- [What the task requires]:
Skip pictures in the listing below; copy exactly the lines from the one with "left hip: (108, 238)" through the one with "right shoulder: (64, 148)", inclusive.

- [Data provided]:
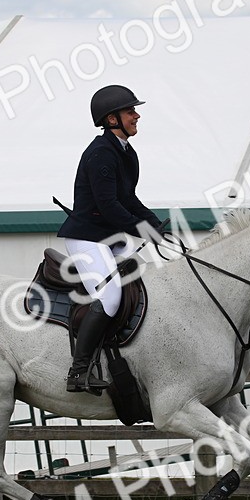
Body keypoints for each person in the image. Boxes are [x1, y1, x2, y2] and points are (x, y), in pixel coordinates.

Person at [57, 85, 164, 393]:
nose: (136, 115)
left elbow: (128, 199)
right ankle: (78, 372)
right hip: (87, 238)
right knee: (110, 296)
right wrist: (142, 229)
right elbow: (109, 206)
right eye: (130, 111)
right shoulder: (101, 153)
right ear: (112, 118)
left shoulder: (125, 152)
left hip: (108, 238)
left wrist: (153, 223)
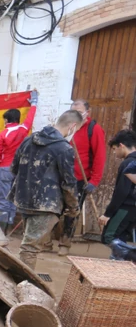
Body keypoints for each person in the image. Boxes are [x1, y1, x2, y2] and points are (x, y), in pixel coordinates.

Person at [8, 109, 83, 270]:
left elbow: (14, 168)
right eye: (75, 130)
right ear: (72, 126)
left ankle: (21, 281)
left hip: (24, 199)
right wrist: (73, 207)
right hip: (46, 204)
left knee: (28, 243)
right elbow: (68, 183)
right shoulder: (64, 148)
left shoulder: (28, 140)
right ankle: (22, 285)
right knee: (29, 247)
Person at [58, 99, 107, 255]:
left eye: (79, 112)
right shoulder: (68, 127)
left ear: (87, 112)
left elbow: (100, 156)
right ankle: (45, 241)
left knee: (72, 212)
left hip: (80, 179)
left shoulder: (94, 129)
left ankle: (65, 244)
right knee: (54, 209)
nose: (75, 116)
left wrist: (94, 180)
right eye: (73, 112)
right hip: (61, 176)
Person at [0, 90, 38, 233]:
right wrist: (34, 103)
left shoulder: (3, 134)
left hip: (4, 168)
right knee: (12, 198)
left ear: (6, 120)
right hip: (19, 170)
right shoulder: (24, 130)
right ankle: (9, 227)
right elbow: (31, 117)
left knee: (3, 199)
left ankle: (1, 232)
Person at [98, 129, 136, 244]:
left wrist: (107, 214)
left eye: (114, 149)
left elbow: (122, 191)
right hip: (133, 209)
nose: (114, 153)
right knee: (122, 237)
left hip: (126, 207)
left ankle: (124, 260)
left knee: (110, 237)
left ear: (121, 146)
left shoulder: (128, 164)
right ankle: (121, 260)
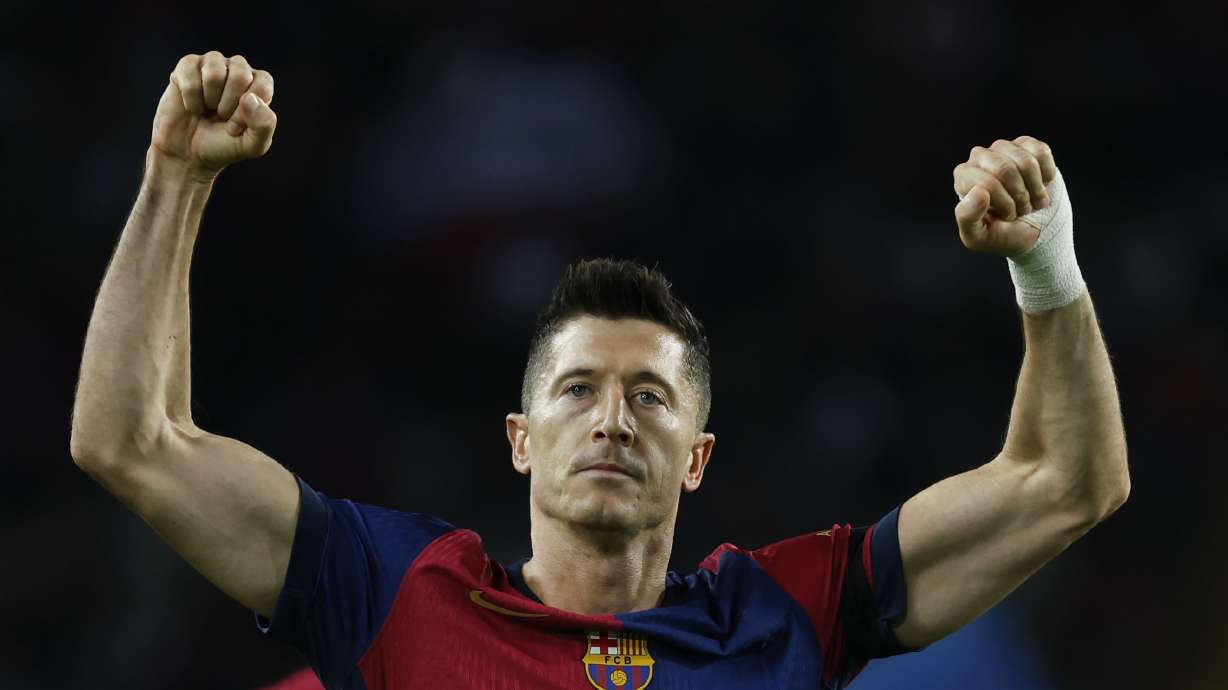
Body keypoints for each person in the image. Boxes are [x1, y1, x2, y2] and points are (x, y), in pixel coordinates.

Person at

- [Response area]:
left hip: (108, 238)
left wrist: (153, 223)
Body keypoints for each person in the image. Boxes are [x1, y1, x2, y2] and points are (x, y), in pixel coordinates.

Person at [8, 109, 83, 270]:
left elbow: (14, 168)
right eye: (75, 130)
right ear: (72, 126)
left ankle: (21, 281)
left hip: (24, 199)
right wrist: (73, 207)
right hip: (46, 204)
left knee: (28, 243)
right elbow: (68, 183)
right shoulder: (64, 148)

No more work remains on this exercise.